Joseph Conrad – Cuore di tenebra

Era il maggio 1890 quando Joseph Conrad risalì il Congo a bordo del vaporetto Roi de Belges. Dopo che il comandante dell’imbarcazione si ammalò, fu proprio lo scrittore a prendere il comando per parte del viaggio di ritorno; sfortuna volle che pure lui fu contagiato, mentre un altro agente della compagnia, Georges Antoine Klein (che ispirò il personaggio di Kurtz), morì durante il tragitto. Furono proprio le peripezie di cui fu protagonista a suggerire a Conrad la sua opera più celebre, Cuore di tenebra, concepita come un racconto che, però, ha più la forma di un romanzo.

Attraverso la voce di Marlow, Conrad compie insieme ai lettori un viaggio nel cuore dell’Africa Nera. Quando giunge presso la sede della compagnia per cui lavora – che campa sui traffici di avorio – , Marlow trova ad attenderlo un clima inospitale e un mistero avvolto intorno a un certo Kurtz. Di quest’ultimo non si hanno più notizie da tempo, per cui Marlow parte a bordo di un battello alla volta della base dell’uomo, situata nel cuore della foresta. Una volta a destinazione, scopre che Kurtz, oltre a essere stato divinizzato dagli indigeni, è pure molto malato, ormai completamente folle, comunque prossimo alla morte.

Fonte di innumerevoli citazioni nel corso degli anni (una delle più famose è senz’altro quella di Apocalypse now di Francis Ford Coppola), è corretto dire che Cuore di tenebra è soprattutto una feroce critica alla politica colonialista di fine Ottocento (anche se poi l’attacco si spinge molto più indietro, fino a chiamare il causa l’Impero Romano). Politica colonialista che investe l’Europa intera, che non esita ad uccidere, distruggere, violentare, incarnata nel personaggio di Kurtz, simbolo delle barbarie compiute in nome della civilizzazione dell’Africa.

Apocalypse now (1979)

Quel darkness del titolo si riferisce proprio alla cultura occidentale, che punta a giustificare il suo operato nel Terzo Mondo con la scusa dell’educazione dei nativi, del progresso (in casi più recenti, addirittura della “democrazia”), celando così il reale scopo, ovvero prosciugare un continente dalle sue risorse più preziose. Eppure, Kurtz è un uomo intelligente, dotato di personalità, di carisma, ed è per questo che è diventato così popolare tra gli indigeni.

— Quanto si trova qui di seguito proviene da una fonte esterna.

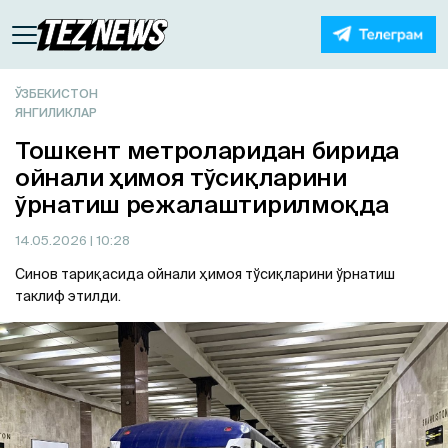
ЎЗБЕКИСТОН
ЯНГИЛИКЛАР
Тошкент метроларидан бирида
ойнали ҳимоя тўсиқларини
ўрнатиш режалаштирилмоқда
14.05.2026
| 10:28
Синов тариқасида ойнали ҳимоя тўсиқларини ўрнатиш
таклиф этилди.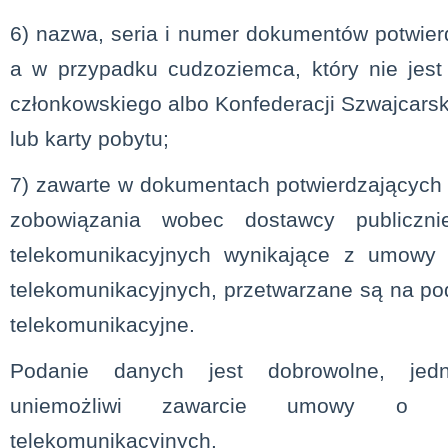
6) nazwa, seria i numer dokumentów potwie
a w przypadku cudzoziemca, który nie jes
członkowskiego albo Konfederacji Szwajcarsk
lub karty pobytu;
7) zawarte w dokumentach potwierdzających
zobowiązania wobec dostawcy publiczni
telekomunikacyjnych wynikające z umowy 
telekomunikacyjnych, przetwarzane są na p
telekomunikacyjne.
Podanie danych jest dobrowolne, jed
uniemożliwi zawarcie umowy o św
telekomunikacyjnych.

Ma è stato proprio quello stesso potere il motivo della sua rovina: perché Kurtz, spinto dalla sete di possesso, ricchezza e da una forma di onnipotenza assoluta, giunge a eleggersi capo supremo e indiscusso di altri popoli, perdendo così di vista i suoi ideali e sprofondando nel baratro della pazzia (un po’ quello che accade ad Aguirre nella stupenda pellicola di Werner Herzog).

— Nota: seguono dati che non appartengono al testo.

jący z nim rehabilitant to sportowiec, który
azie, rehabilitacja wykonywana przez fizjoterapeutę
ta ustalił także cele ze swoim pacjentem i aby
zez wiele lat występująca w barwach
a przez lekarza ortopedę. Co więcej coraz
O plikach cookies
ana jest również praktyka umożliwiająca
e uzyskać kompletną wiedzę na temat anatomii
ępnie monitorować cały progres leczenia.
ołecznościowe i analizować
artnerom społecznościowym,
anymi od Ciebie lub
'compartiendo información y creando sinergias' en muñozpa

È questo che costituisce il “cuore di tenebra” (l’oscurità, il “nero”, non è un richiamo all’Africa come si potrebbe pensare): l’uomo non più padrone di sé e dei suoi impulsi. Ma visto che per chiunque sopraggiunge il momento della consapevolezza, quando anche Kurtz arriverà a guardare se stesso, come fosse davanti a uno specchio, nella sua immagine riflessa potrà riconoscere la sua cupidigia, il tradimento delle cause più nobili, il suo vero volto, quello che è diventato. A quel punto è chiaro che le poche parole che sarà in grado di pronunciare prima del sonno finale (per lui immediatamente successivo a quello della ragione) saranno «L’orrore! L’orrore!».